La smorfia napoletana e la Sibilla/ Donna Assunta nel film di Ferzan Ozpetek
Altri dettagli fugaci trapelano dai numeri (42 18 10 72). Nel film ricorre una sequenza numerica, rinvenuta da Adriana sullo specchio appannato del bagno. Lei è convinta che a scriverli sia stato Andrea, ma in realtà è stata lei stessa, probabilmente nel rimembrare un ricordo risalente alle scuole elementari – come traspare dalla foto di lei bambina presa in mano dal poliziotto. Che significato hanno però? Come è noto ai più nella smorfia napoletana a ogni numero corrisponde un significato e attraverso quello Pasquale (Beppe Barra) cerca di aiutare Adriana a saperne di più sull’uomo che ama – o crede di amare – e, recandosi a un raduno d’anziani intenti a giocare a tombola, si fa dire man mano il loro significato: 18 il sangue, 42 il caffè… ma tutte queste cose poi che significano? Nessuno può saperlo: “questa città i suoi segreti se li tiene per sé”.
E d’altro canto anche Ferzan Ozpetek fa lo stesso: raduna in questa sua opera cinematografica tanti segreti e con accortezza li tiene nascosti. Non per ultima la scena finale, quella in cui Adriana corre fuori per scoprire se il suo fantasma è tornato e, una volta girato l’angolo, sentiamo solo i suoi tacchi pigiare sull’asfalto, mentre la donna è scomparsa, risucchiata dalla città come per magia. Sarebbe assurdo pensare che sia d’un tratto diventata un fantasma, mentre crediamo che il regista abbia applicato questo gioco di suoni e immagini mancanti per ricollegarsi stilisticamente alla scena della festa nella casa di Adele (in cui la donna interpretata da Anna Bonaiuto ricorda la gioventù trascorsa con gli amici e la casa d’un tratto si affolla di chiacchiericci e musica).

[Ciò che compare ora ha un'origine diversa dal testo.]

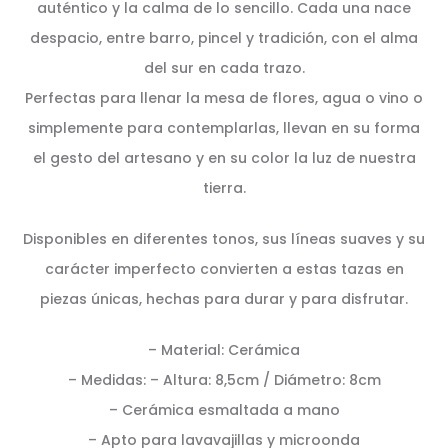
auténtico y la calma de lo sencillo. Cada una nace
despacio, entre barro, pincel y tradición, con el alma
del sur en cada trazo.
Perfectas para llenar la mesa de flores, agua o vino o
simplemente para contemplarlas, llevan en su forma
el gesto del artesano y en su color la luz de nuestra
tierra.
Disponibles en diferentes tonos, sus líneas suaves y su
carácter imperfecto convierten a estas tazas en
piezas únicas, hechas para durar y para disfrutar.
– Material: Cerámica
– Medidas: – Altura: 8,5cm / Diámetro: 8cm
– Cerámica esmaltada a mano
– Apto para lavavajillas y microonda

Altra domanda che vi sarete posti e per la quale occorre uscire dal seminato dell’amore è quella inerente la predizione della Sibilla/ donna Assunta, l’enorme donna anziana sdraiata sul letto che avrebbe il potere di svelare il futuro o vedere cose utraterrene. Adriana viene condotta lì da Catena e accompagnata dalla zia Adele e dal fidato Beppe. Anche se inizialmente la donna sembra prenderla in giro, dopo pronuncia parole difficilmente comprensibili ma che mettono ansia. Poco dopo ritroviamo il suo corpo privo di vita in obitorio e, anche se è difficile riconoscerla, si intuisce che si tratta di lei dal modo in cui la guarda Adriana. È evidentemente stata uccisa, ma nessuno indaga. Stesso interrogativo sospeso resta per la morte di Pasquale: è stato avvelenato come sospetta la protagonista o no? La sua collega dice di aver eseguito lei stessa l’autopsia e il personaggio della Mezzogiorno le crede. Visto quello che si apprende dopo, ovvero che più della metà del film è un’enorme sogno a occhi aperti elaborato da Adriana, forse sarebbe il caso di affibbiare davvero la morte di Pasquale alla limonata troppo fredda.

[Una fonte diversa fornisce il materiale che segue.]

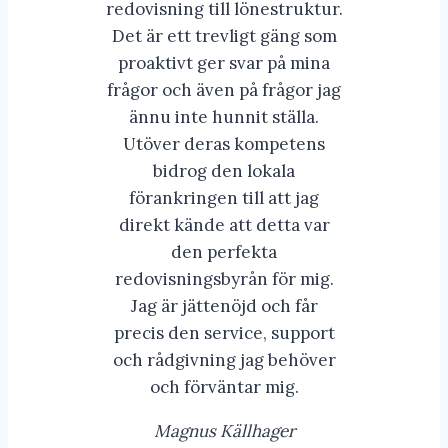
redovisning till lönestruktur.
Det är ett trevligt gäng som
proaktivt ger svar på mina
frågor och även på frågor jag
ännu inte hunnit ställa.
Utöver deras kompetens
bidrog den lokala
förankringen till att jag
direkt kände att detta var
den perfekta
redovisningsbyrån för mig.
Jag är jättenöjd och får
precis den service, support
och rådgivning jag behöver
och förväntar mig.
Magnus Källhager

Infine, alla domanda generale su qual è il significato di Napoli Velata non possiamo che rispondere che in essa si condensano una stratificazione di significati molteplici che portano il piano emotivo a invadere quello razionale. Una contaminatio concentrica che ci spinge a comprendere semplicemente la delicatezza e la precarietà degli esseri umani, questo perenne gioco di vita e morte che lascia in bilico le esistenze e su cui a Napoli si scherza per sdrammatizzare un po’.

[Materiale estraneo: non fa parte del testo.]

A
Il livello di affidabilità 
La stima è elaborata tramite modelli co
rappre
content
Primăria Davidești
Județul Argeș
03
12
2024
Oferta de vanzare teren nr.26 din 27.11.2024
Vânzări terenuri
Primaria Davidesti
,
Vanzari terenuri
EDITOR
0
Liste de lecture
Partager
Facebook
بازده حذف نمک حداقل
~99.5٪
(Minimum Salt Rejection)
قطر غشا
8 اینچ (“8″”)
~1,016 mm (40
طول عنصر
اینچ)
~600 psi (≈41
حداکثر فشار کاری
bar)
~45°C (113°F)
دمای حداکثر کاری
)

L’ultimo film di Ozpetek è un po’ come l’intera cinematografia del regista: ci fa credere che sta per spogliarsi, dirci qualcosa, ammicca mentre sussurra un segreto all’orecchio e proprio quando crediamo di averlo tra le braccia e di poterlo finalmente ammirare in tutta la sua nudità ci rendiamo conto che a spogliarci è stato lui e l’anima si riempie di calore e confusione; una foschia in cui ognuno vede se stesso, o non vede nulla.